そして、それまで親しくしていた人たちとの別れを繰り返すたび、私と仲良くしてくれた友達や大切にしてくれた近所の人たちを裏切るような気がしてつらかった。

そのつらさが蓄積され、私の心の多くを壊していった。

修学旅行を二か月後に控えた高校二年生のある日、私は何度目かもわからない『引っ越し』を両親から告げられた。

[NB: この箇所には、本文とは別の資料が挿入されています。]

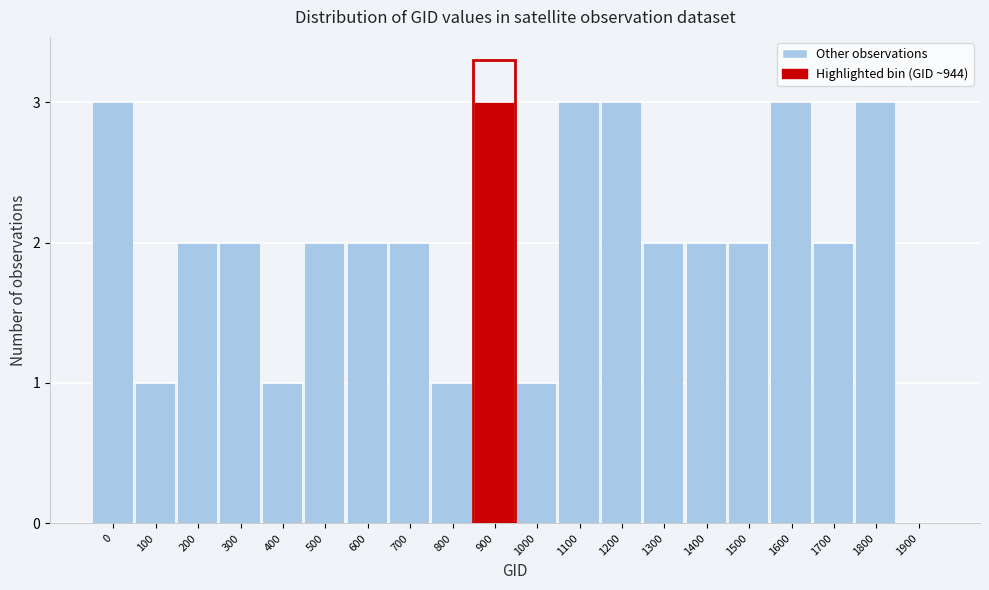

Reading left to right, extract all data points from this chart.

0=3	100=1	200=2	300=2	400=1	500=2	600=2	700=2	800=1	900=3	1000=1	1100=3	1200=3	1300=2	1400=2	1500=2	1600=3	1700=2	1800=3	1900=0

すでに引っ越し業者の予約も転居先も決まり、私はひとまず高校を退学して翌春もう一度近くの高校を受験すればいいと言われた。

高校入学以来、少しずつ増えた友達と、バイト先で築いた人間関係によって人並みの生活を送る幸せを感じていた私は、引っ越しは嫌だと初めて抵抗した。

けれど両親にその気持ちが届くことはなかった。

ひとつの場所に居続けることができない両親の心はすでに新しい場所に向けられていて、私の願いなんてとるに足らないものだった。

何を言っても取り合ってくれない両親に、私はとにかく修学旅行には行きたいと訴えたけれど、それも拒まれた。

修学旅行の自由行動で、一緒に回ろうと約束していた友達や、当時クラスで人気があった男の子と写真を撮れたらいいなと思っていたことが頭に浮かんではそのたび悲しくて泣いた。